Y lo que va royendo por debajo de la realidad desnuda es el insulto de una existencia bajo una guerra continua, que nadie intenta ya detener con ninguna seriedad. Y el insulto de aclimatarnos obedientemente a los movimientos coreografiados de la guerra. Y el insulto de habernos convertido en marionetas en manos de aquellos para quienes la guerra es su respuesta automática. Y royéndonos también está la hábil invención de ideologías diversas diseñadas para excusar y justificar la perversidad, que clama al cielo, de nuestra situación.

Una nación inmersa en la guerra escoge como sus líderes a guerreros.

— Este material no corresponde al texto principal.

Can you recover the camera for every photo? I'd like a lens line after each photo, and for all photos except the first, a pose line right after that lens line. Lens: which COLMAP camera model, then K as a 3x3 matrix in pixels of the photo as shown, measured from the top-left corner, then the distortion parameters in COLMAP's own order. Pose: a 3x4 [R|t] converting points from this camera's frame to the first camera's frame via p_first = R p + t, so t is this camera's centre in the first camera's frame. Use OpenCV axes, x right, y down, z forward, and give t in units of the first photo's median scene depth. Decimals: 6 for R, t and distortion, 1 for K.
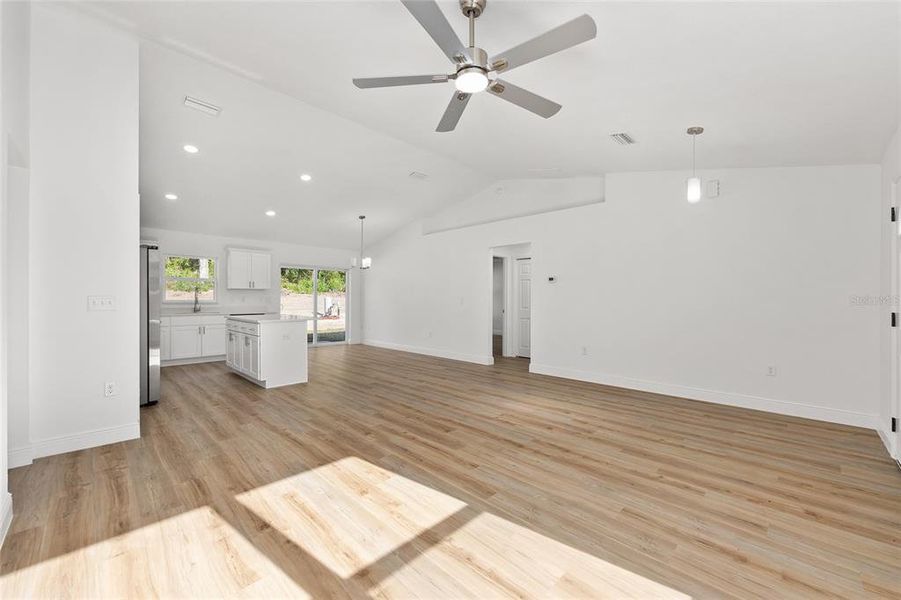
lens RADIAL K [[361.5, 0, 454.6], [0, 361.5, 297.9], [0, 0, 1]] dist [-0.001860, 0.000767]
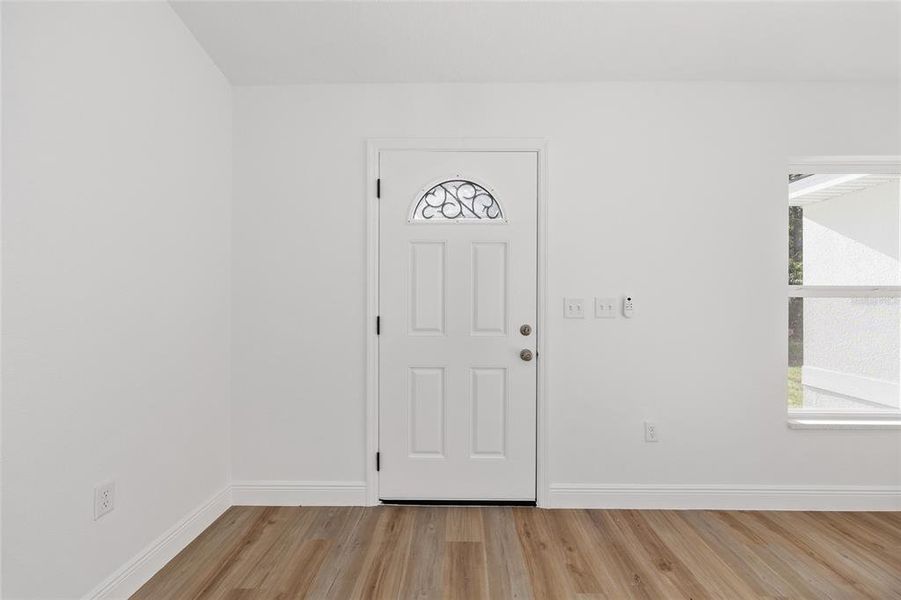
lens RADIAL K [[361.5, 0, 451.0], [0, 361.5, 298.1], [0, 0, 1]] dist [-0.001860, 0.000767]
pose [[-0.692251, -0.007860, 0.721614, 0.441716], [-0.007809, 0.999964, 0.003400, -0.002255], [-0.721615, -0.003281, -0.692287, 1.142702]]
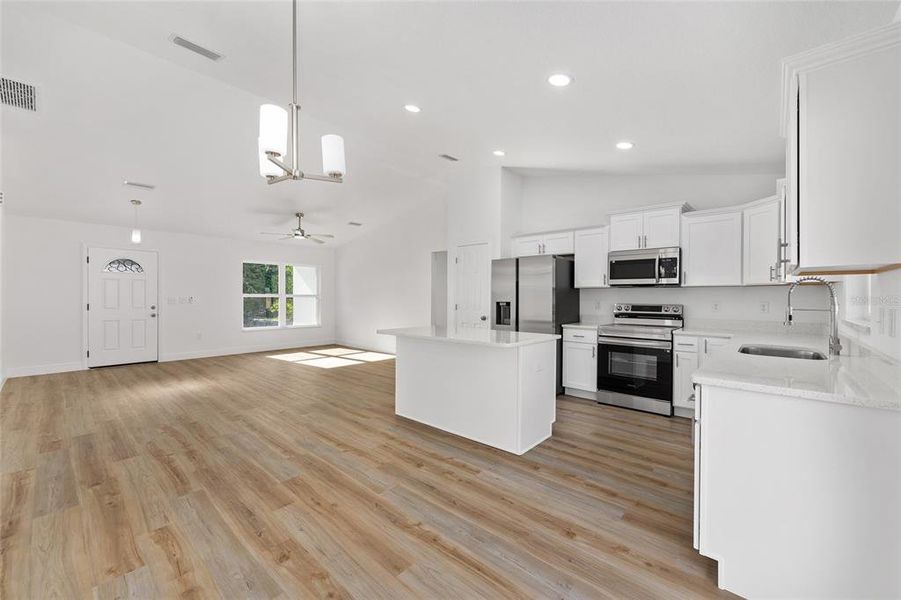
lens RADIAL K [[361.5, 0, 450.1], [0, 361.5, 298.5], [0, 0, 1]] dist [-0.001860, 0.000767]
pose [[-0.999154, -0.007466, -0.040438, -0.743523], [-0.007596, 0.999966, 0.003073, -0.014104], [0.040414, 0.003378, -0.999177, 2.663082]]
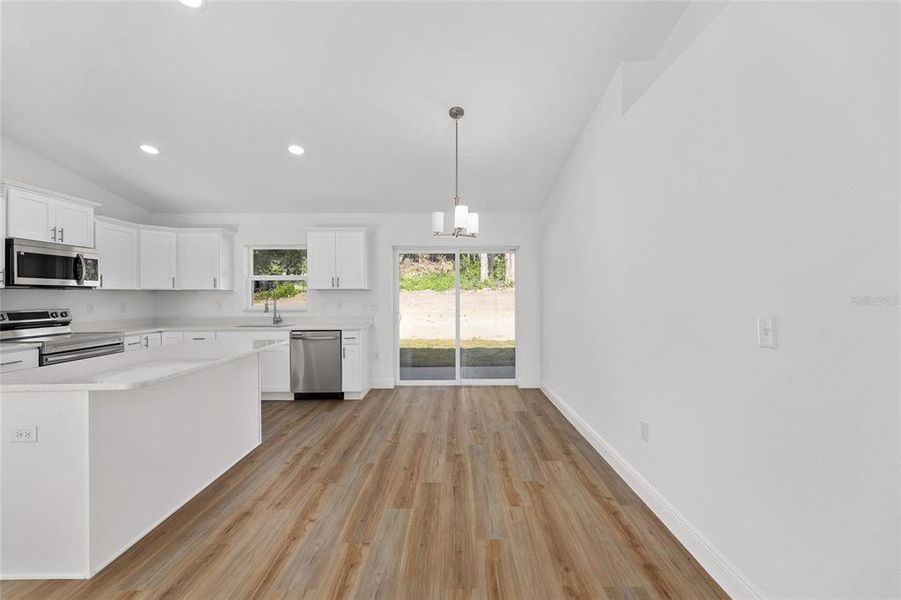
lens RADIAL K [[361.5, 0, 455.6], [0, 361.5, 295.2], [0, 0, 1]] dist [-0.001860, 0.000767]
pose [[0.703467, -0.003981, -0.710717, 0.081762], [0.006925, 0.999975, 0.001253, -0.030821], [0.710694, -0.005803, 0.703477, 1.534925]]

Hay hilos de lógica en esta decisión, en que él o ella puedan ser de ayuda en la batalla por la supervivencia. Pero es posible que lo contrario sea verdad: ¿quizá los líderes que son guerreros, militantes, cuya conciencia está empapada de sospecha y temor, estén condenando a sus pueblos a la guerra eterna?

Deberíamos mirar las caras de los hombres y mujeres sirios que escapan del infierno que ha echado raíz en su tierra. Sin olvidar los años de guerra y odio que nos dividen, deberíamos mirarles detenidamente, porque de repente, como observó esa mujer en el café, algo familiar resplandece en esas caras. Quizá sea el recuerdo grabado en nosotros de nuestra propia historia como refugiados, o una cierta vulnerabilidad humana que nos resulta más que familiar, y vinculada a la conocida fragilidad de la existencia y al terror que atrapa a quienes han sentido temblar la tierra. Por un instante, casi surge una sensación de asombro porque fuera contra estas gentes y sus amigos contra quienes libramos una guerra durante décadas.

Y de esto surge la mayor pregunta de todas: ¿Qué más nos estamos perdiendo, a qué más estamos cegados, con nuestras cabezas tan firmemente asidas al potro?

David Grossman es escritor israelí. Traducción de Eva Cruz.